THE 1970S JAZZ REVIVAL

The decade of the 1970s, however, brought renewed interest in jazz, with a revival of many of the older, more traditional concepts and the addition of several new ones. The popularity of big bands, using many of the devices of swing, spread to high school and college campuses. Thad Jones, Mel Lewis, Woody Herman, and Count Basie provided the leadership for this renaissance of big-band style.

Many leading musicians, on the other hand, turned toward a fusion of ROCK MUSIC and jazz, trading on the overwhelming popularity of the 1960s rock innovations. Among the leaders in the fusion movement were Miles DAVIS, Herbie Hancock, Chick COREA, Wayne Shorter, and George Benson.

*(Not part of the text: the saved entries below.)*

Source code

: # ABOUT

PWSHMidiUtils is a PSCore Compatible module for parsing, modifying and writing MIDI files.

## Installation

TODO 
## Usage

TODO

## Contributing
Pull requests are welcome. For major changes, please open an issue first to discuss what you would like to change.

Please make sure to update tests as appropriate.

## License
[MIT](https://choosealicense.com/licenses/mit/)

Their music placed great emphasis on the use of electronic instruments, enlarged percussion sections, repeated melodic and rhythmic figures, and relatively long segments performed without any significant harmonic change.

Other leading players like McCoy Tyner experimented extensively with modal themes and drone effects, reflecting the black identification with Eastern religions and spiritualism. Large-scale dissonant compositions for jazz groups gained in popularity under the influence of men like Anthony Braxton and Sun Ra. At the same time, more traditional performers like the New Orleans Preservation Hall Jazz Band found enthusiastic audiences.

The 1980s were years of eclectic additions to jazz language. African music began to penetrate and color the jazz picture, just as in Africa the new "Afro-Pop" combined jazz influences with African sounds and rhythms. Latin-American music--Brazilian music, especially--added another new strain to jazz.

More jazz musicians were classically trained, and many of them, like the MARSALIS brothers, were technical perfectionists. Yet, in contrast to a music that was becoming more difficult and complex, interest was reviving in improvisation, the heart of jazz before the electronic age.